Rep. Matt Gaetz has introduced a bill that would end what he calls “unqualified birthright citizenship.”
The Florida Republican’s bill calls for “denying automatic citizenship at birth to children born in the United States to parents who are not United States nationals, aliens lawfully admitted to the United States as refugees, aliens lawfully admitted for permanent residence, or aliens performing active service in the United States Armed Forces.”
The proposal stands virtually no chance of being signed into law.
First of all, birthright citizenship for children born on U.S. soil is authorized by the 14th Amendment to the Constitution. Gaetz is proposing a legislative change to birthright citizenship, which would obviously be easier than amending the Constitution. But this kind of circumvention would face legal hurdles higher than the front row of a Willie Nelson concert.
And even if Gaetz’s proposal were legally feasible, it would face grim prospects for passage in the House, and I’d bet my salary it would be killed in the Democrat-led Senate.
In a news release Tuesday, Gaetz claimed:
Birthright citizenship has been grossly and blatantly misapplied for decades, recently becoming a loophole for illegal aliens to fraudulently abuse our immigration system. My legislation recognizes that American citizenship is a privilege — not an automatic right to be co-opted by illegal aliens.
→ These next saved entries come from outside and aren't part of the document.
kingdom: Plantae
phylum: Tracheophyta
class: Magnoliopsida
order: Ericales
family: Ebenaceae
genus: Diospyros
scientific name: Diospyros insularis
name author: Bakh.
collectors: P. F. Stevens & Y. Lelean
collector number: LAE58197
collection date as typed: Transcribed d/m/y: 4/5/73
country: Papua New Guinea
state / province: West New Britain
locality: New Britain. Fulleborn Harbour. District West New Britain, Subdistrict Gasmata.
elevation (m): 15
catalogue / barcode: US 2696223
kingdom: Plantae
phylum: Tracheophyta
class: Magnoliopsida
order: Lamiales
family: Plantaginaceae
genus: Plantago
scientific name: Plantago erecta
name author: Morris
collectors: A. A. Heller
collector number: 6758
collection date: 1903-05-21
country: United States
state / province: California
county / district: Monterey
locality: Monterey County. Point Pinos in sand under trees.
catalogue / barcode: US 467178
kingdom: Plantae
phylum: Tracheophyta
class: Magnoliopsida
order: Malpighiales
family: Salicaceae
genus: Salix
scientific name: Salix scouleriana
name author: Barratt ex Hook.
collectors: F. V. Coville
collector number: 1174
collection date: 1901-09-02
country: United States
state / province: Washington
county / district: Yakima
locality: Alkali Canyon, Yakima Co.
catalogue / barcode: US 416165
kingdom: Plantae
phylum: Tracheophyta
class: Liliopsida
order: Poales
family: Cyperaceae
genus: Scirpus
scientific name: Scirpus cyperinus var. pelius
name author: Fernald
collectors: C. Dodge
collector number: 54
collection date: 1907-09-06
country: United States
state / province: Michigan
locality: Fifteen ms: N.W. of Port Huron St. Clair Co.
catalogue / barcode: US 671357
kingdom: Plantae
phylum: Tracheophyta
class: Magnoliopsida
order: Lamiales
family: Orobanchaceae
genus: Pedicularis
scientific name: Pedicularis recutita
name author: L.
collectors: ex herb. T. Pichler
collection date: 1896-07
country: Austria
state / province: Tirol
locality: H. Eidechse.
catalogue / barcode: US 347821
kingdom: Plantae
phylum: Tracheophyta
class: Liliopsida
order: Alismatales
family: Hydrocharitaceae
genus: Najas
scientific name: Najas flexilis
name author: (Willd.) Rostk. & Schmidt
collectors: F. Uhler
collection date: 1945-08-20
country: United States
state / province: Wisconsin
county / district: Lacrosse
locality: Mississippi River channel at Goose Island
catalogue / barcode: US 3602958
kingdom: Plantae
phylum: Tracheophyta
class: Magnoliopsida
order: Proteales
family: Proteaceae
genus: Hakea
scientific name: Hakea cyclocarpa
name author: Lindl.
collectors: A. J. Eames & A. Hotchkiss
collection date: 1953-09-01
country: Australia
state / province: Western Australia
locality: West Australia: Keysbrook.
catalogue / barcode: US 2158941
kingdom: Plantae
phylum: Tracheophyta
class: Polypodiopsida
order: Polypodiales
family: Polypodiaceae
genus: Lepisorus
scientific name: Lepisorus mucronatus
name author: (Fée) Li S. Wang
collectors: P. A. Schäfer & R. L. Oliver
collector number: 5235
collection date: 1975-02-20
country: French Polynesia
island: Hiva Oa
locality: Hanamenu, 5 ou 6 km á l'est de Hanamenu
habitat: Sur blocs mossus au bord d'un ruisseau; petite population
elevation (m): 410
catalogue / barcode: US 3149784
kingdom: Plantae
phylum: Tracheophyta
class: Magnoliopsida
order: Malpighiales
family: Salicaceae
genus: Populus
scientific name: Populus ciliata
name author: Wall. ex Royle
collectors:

Aside from being false (again, because of that whole 14th Amendment thing), Gaetz’s rhetoric borrows from an ugly, racist tradition. Historically, attempts to deny birthright citizenship have been used by powerful white officials to deny the rights of ethnic and racial minorities in the U.S., including enslaved Black people, along with Indigenous people and the children of Asian migrants. Such efforts have served as a means of imposing second-class status on these groups, if not forcing them out of the country completely.
Writer Erin Blakemore explained this in a piece for History.com, in which she cited a major Supreme Court case affirming that the 14th Amendment authorizes birthright citizenship for children born on U.S. soil, no matter the status of their parents. The 1898 case involved a Chinese American named Wong Kim Ark, who was born in the U.S. to immigrant parents in 1873 but was later denied re-entry to the country because of the racist Chinese Exclusion Act.
Although Wong was born before that law was enacted in 1882, and although the 14th Amendment had been used to protect birthright citizenship for years prior, Blakemore wrote that he “was a test case, selected by the Department of Justice in an attempt to prove that people of Chinese descent weren’t citizens.”